### POTONGAN TEKS
┌──
Job Hopping Bukan Masalah! Begini Cara Menjelaskannya Secara Cerdas di Interview

Dewi Maharani Astutik | Beautynesia
Kamis, 04 Sep 2025 17:00 WIB
Job Hopping Bukan Masalah! Begini Cara Menjelaskannya Secara Cerdas di Interview
Job Hopping Bukan Masalah! Begini Cara Menjelaskannya Secara Cerdas di Interview/Foto: Freepik.com/areebastocks

Beauties, pernah dengar istilah “job hopping”? Ini adalah fenomena di mana seseorang sering berpindah-pindah perusahaan untuk mencari pengalaman kerja baru dalam waktu yang terbilang singkat. Banyak yang menganggapnya negatif karena menunjukkan kurangnya loyalitas dan ketidakstabilan.

Padahal, job hopping nggak selalu buruk, lho! Kalau bisa dijelaskan dengan baik saat wawancara kerja, hal ini justru bisa menunjukkan fleksibilitas dan keinginan untuk berkembang. Dilansir dari HBR, berikut tips interview yang bisa kamu gunakan untuk menjelaskan alasan job hopping dan membuat perekrut melihatmu dengan kacamata yang lebih positif!

Ketidakcocokan Prinsip

Ilustrasi/Foto: Freepik/shurkin_son
Ilustrasi/Foto: Freepik/shurkin_son

Generasi milenial dan Gen Z makin menekankan pentingnya bekerja di lingkungan yang mencerminkan nilai-nilai pribadi mereka, seperti kepedulian terhadap lingkungan, perubahan sosial, dan transparansi gaji. Dari data survei Deloittel 2024 menunjukkan bahwa 44 persen Gen Z menolak tawaran kerja dari perusahaan yang tidak sejalan dengan keyakinan mereka, dan 50 persen menolak tugas internal yang bertentangan dengan nilai-nilai mereka.

Selain itu, laporan Oliver Wyman 2023 mengindikasikan bahwa 21 persen Gen Z akan mempertimbangkan pekerjaan lain jika pemberi kerja mereka tidak terlibat dalam isu sosial dan 75 persen lebih mungkin mempertimbangkan pekerjaan lain yang lebih sesuai dengan nilai-nilai mereka.
└──
### BAHAN LATIHAN
┌──
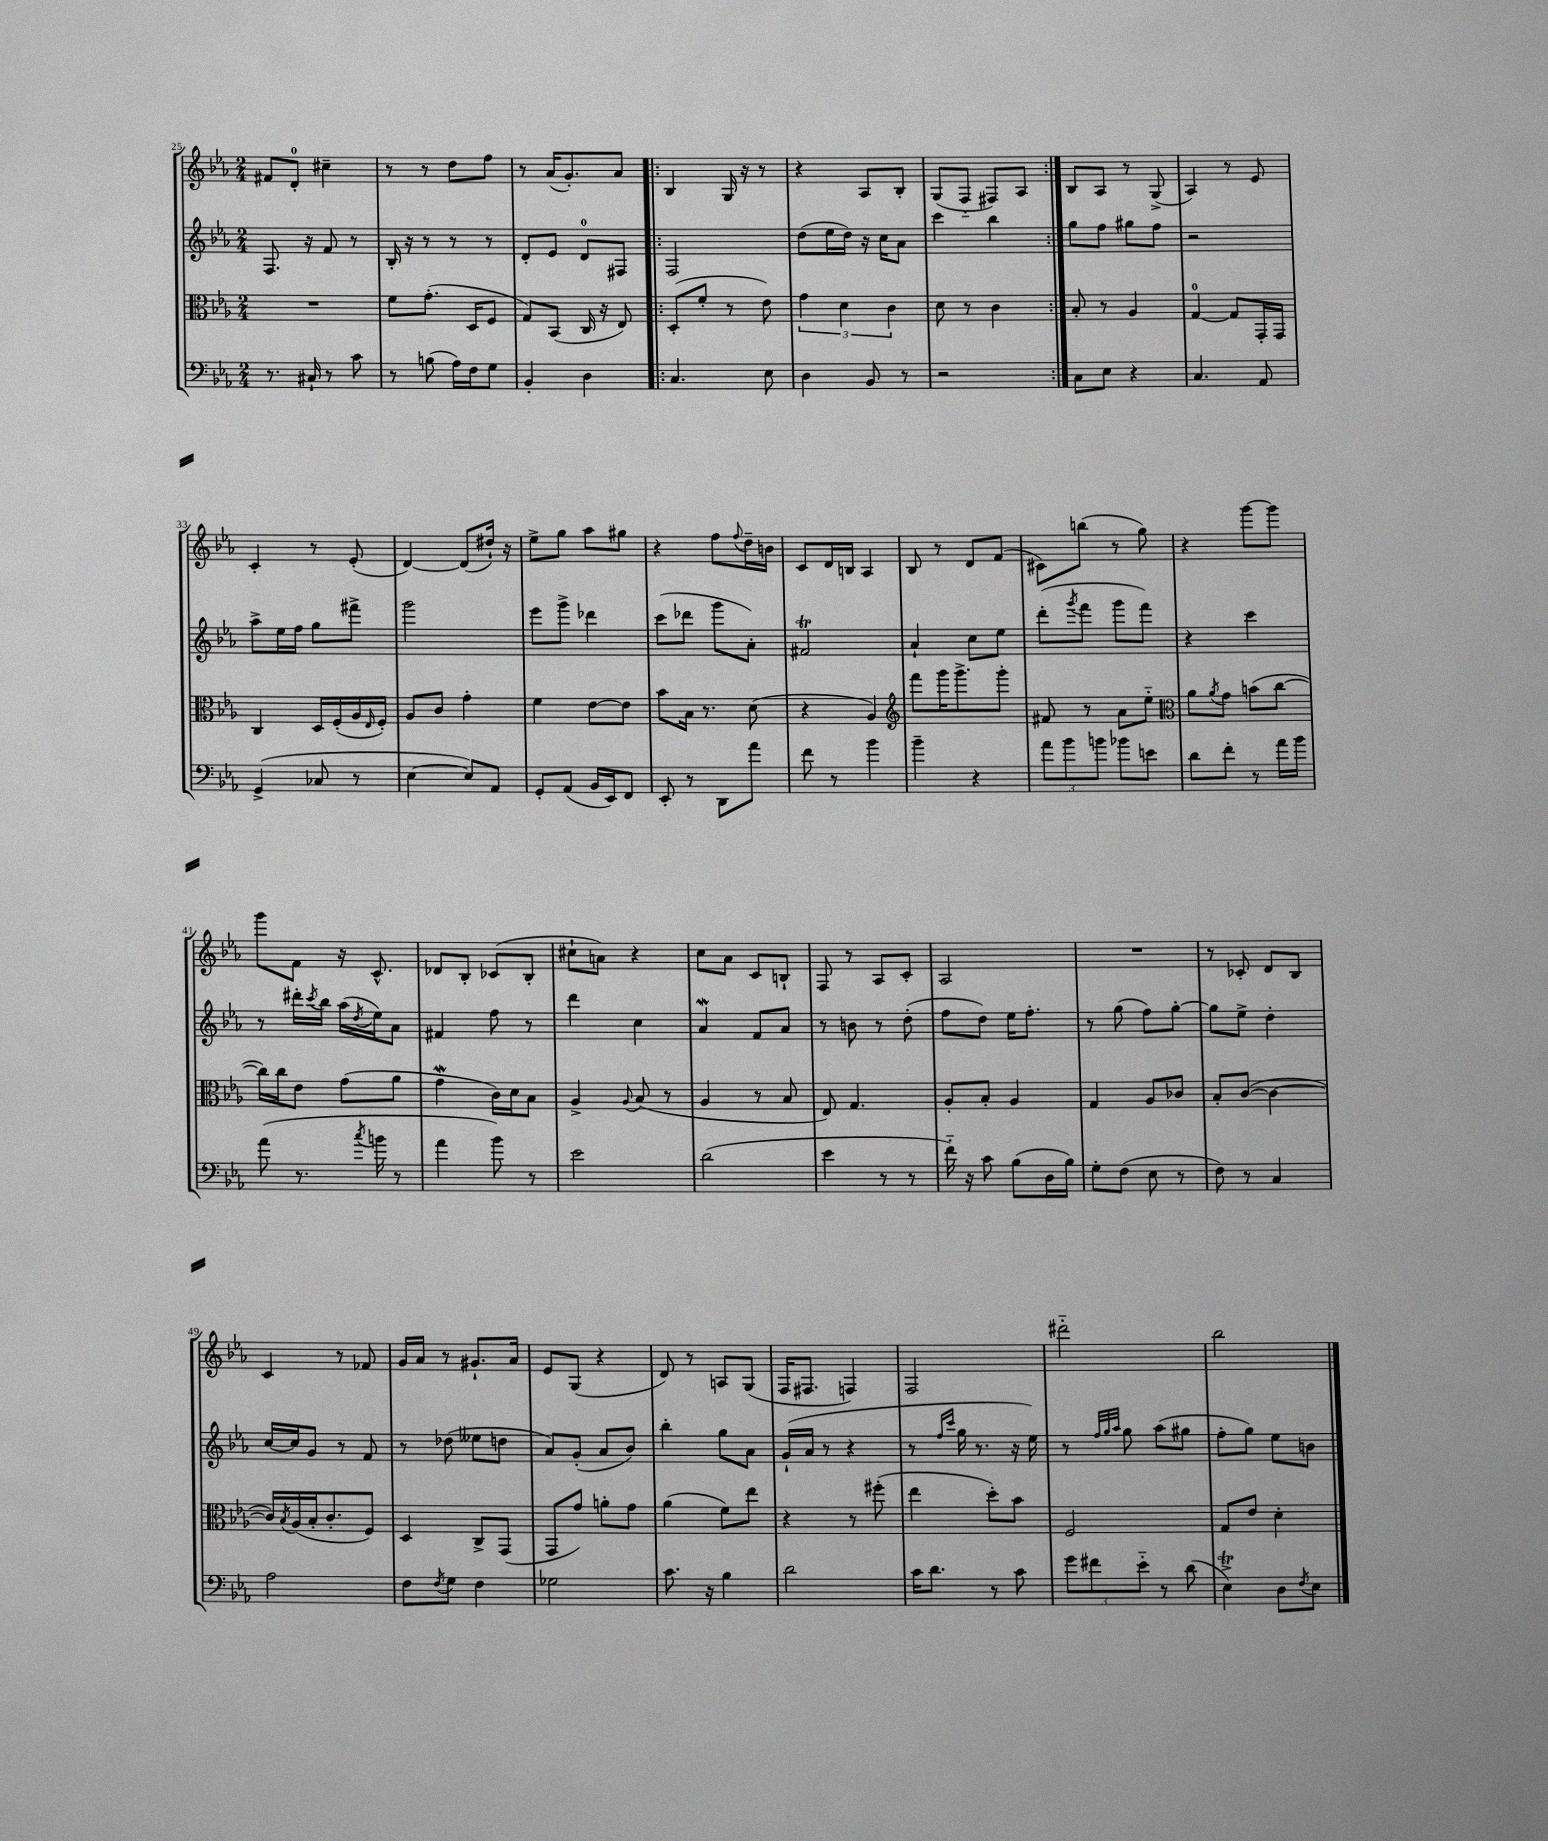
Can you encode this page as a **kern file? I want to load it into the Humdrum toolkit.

**kern	**kern	**kern	**kern
*staff4	*staff3	*staff2	*staff1
*clefF4	*clefC3	*clefG2	*clefG2
*k[b-e-a-]	*k[b-e-a-]	*k[b-e-a-]	*k[b-e-a-]
*M2/4	*M2/4	*M2/4	*M2/4
8.r	2r	8.F	8f#
.	.	.	8d'
16C#`	.	16r	.
8r	.	8f	4cc#~
8c	.	8r	.
=	=	=	=
8r	8f	16B-'	8r
.	.	16r	.
(8B	(8.g'	8r	8r
16A-)	.	8r	8dd
16F	16D	.	.
8G	8F	8r	8ff
=	=	=	=
4BB-'	8G)	8d'	8r
.	(8BB-	8e-	(16a-
.	.	.	8.g')
4D	16C	8d	.
.	16r	.	.
.	8E-)	8F#	8a-
=!|:	=!|:	=!|:	=!|:
4.C	(8D'	2F	4B-
.	8f'	.	.
.	8r	.	16G
.	.	.	16r
8E-	8e-)	.	8r
=	=	=	=
4D	6g	(8dd	4r
.	.	16ee-	.
.	6d	.	.
.	.	16dd)	.
8BB-	.	16r	8A-
.	.	16cc	.
.	6c	.	.
8r	.	8a-	8B-'
=	=	=	=
2r	8d	4ccc	(8G
.	8r	.	8F'~
.	4c	4bb-	8F#)
.	.	.	8A-
=:|!	=:|!	=:|!	=:|!
8C	8B-'	8gg	8B-
8E-	8r	8ff	8A-
4r	4A-	8gg#	8r
.	.	8ff	(8G^
=	=	=	=
4.C	[4G	2r	4A-)
.	8G]	.	8r
8AA-	16GG'	.	8e-
.	16GG	.	.
=	=	=	=
(4GG^	4C	8aa-^	4c'
.	.	16ee-	.
.	.	16ff	.
8C-	16D	8gg	8r
.	(16F'	.	.
8r	16A-	8fff#^	(8e-'
.	16qqE-	.	.
.	16F')	.	.
=	=	=	=
[4E-	8A-	2ggg	[4d)
.	8c	.	.
8E-])	4g'	.	(8d]
8AA-	.	.	16dd#`)
.	.	.	16r
=	=	=	=
8GG'	4f	8eee-	8ee-^
(8AA-	.	8ggg^	8gg
16BB-	[8e-	4ddd-	8aa-
16EE-)	.	.	.
8FF	8e-]	.	8gg#
=	=	=	=
8EE-'	8b-	(8ccc	4r
8r	16B-	8ddd-	.
.	8.r	.	.
8DD	.	8ggg	8ff
.	.	.	8qqff
8a-	(8d	8a-')	16dd~
.	.	.	16b
=	=	=	=
8f	4r	2f#	8c
8r	.	.	16d
.	.	.	16B
4b-	4A-)	.	4A-
=	=	=	=
*	*clefG2	*	*
4b-~	8fff	4a-`	8B-
.	16ggg	.	8r
.	8.ggg^	.	.
4r	.	8cc	8d
.	8ggg'	8ee-	(8f
=	=	=	=
12a-	8f#	(8ddd'	8c#)
12b-	.	.	.
.	.	8qggg	.
.	8r	8fff	(8bb
12b	.	.	.
8b-	8a-	8ggg	8r
8e	8ee-'~	8fff)	8gg)
=	=	=	=
*	*clefC3	*	*
8d	8a-	4r	4r
.	8qa-	.	.
8f'	8g	.	.
8r	(8b	4ccc	[8ggg
16a-	[8cc	.	8ggg]
16b-	.	.	.
=	=	=	=
(8a-	16cc])	8r	8ggg
.	16cc	.	.
8.r	8e-	16ddd#'	8f
.	.	8qccc	.
.	.	16bb-	.
.	(8g	(16aa-	16r
8qcc	.	8qdd	.
16b	.	16ee-)	8.c^^
8r	8a-	8a-	.
=	=	=	=
4a-	4g	4f#	8d-
.	.	.	8B-'
8b-)	16c)	8ff	(8c-
.	16d	.	.
8r	8B-	8r	8B-'
=	=	=	=
2e-	4A-^	4ddd	8cc#`
.	.	.	8a)
.	8qqA-	.	.
.	(8B-	4cc	4r
.	8r	.	.
=	=	=	=
(2d	4A-	4a-	8cc
.	.	.	8a-
.	8r	8f	8c
.	8B-	8a-	8B`
=	=	=	=
4e-	8E-)	8r	8F
.	4.G	8b	8r
8r	.	8r	8A-
8r	.	(8dd'	8c'
=	=	=	=
16f'~)	8A-'	8ff	2A-
16r	.	.	.
8c	8B-'	8dd)	.
(8B-	4A-	16ee-	.
.	.	8.ff'	.
16D	.	.	.
16B-)	.	.	.
=	=	=	=
8G'	4G	8r	2r
(8F	.	(8gg	.
8E-	8A-	8ff)	.
8r	8c-	[8gg'	.
=	=	=	=
8F)	8B-'	8gg]	8r
8r	([8c	8ee-^	8c-'
4C	4c_	4dd'	8d
.	.	.	8B-
=	=	=	=
2A-	16c])	[16cc	4c
.	8qB-	.	.
.	(16A-	16cc]	.
.	16B-'	8g	.
.	8.c'	.	.
.	.	8r	8r
.	8F)	8f	8f-
=	=	=	=
8F	4D	8r	16g
.	.	.	16a-
8qF	.	.	.
8G	.	(8dd-	8r
4F	8C^	8ee--	8.g#`
.	(8GG	8dd	.
.	.	.	16a-
=	=	=	=
2G-	8GG	8a-)	8e-
.	8g)	(8g'	(8G
.	8a'	8a-	4r
.	8g	8b-)	.
=	=	=	=
8.c	(4a-	4bb-'	8d)
.	.	.	8r
16r	.	.	.
4B-	8f)	8gg	8A
.	8ee-	8a-	(8G
=	=	=	=
2d	4r	(16g`	16F
.	.	16a-	8.F#
.	.	8r	.
.	8r	4r	4F)
.	(8ff#'	.	.
=	=	=	=
16c	4ee-	8r	2F
8.d	.	.	.
.	.	16qqff	.
.	.	16qqccc	.
.	.	16gg	.
.	.	8.r	.
8r	8dd')	.	.
8c	8b-	16r	.
.	.	16ee-)	.
=	=	=	=
12g	2F	8r	2ddd#'~
12f#	.	.	.
.	.	32qqff	.
.	.	32qqgg	.
.	.	32qqaa-	.
.	.	8gg	.
12e-'~	.	.	.
8r	.	(8aa-	.
(8d	.	8gg#	.
=	=	=	=
4E-^)	8G	8ff'	2bb-
.	8e-	8gg)	.
8D	4d'	8ee-	.
8qF	.	.	.
8E-	.	8b	.
==	==	==	==
*-	*-	*-	*-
└──
### TUGAS WAJIB
1 > Dalam artikel tentang job hopping, berapa persen Gen Z yang menolak tugas internal yang bertentangan dengan nilai-nilai mereka?
2 > Saring entri di atas dan salin setiap baris yang memuat kata "kern".

### HASIL PER TUGAS
1 > 50 persen.

2 >
Can you encode this page as a **kern file? I want to load it into the Humdrum toolkit.
**kern	**kern	**kern	**kern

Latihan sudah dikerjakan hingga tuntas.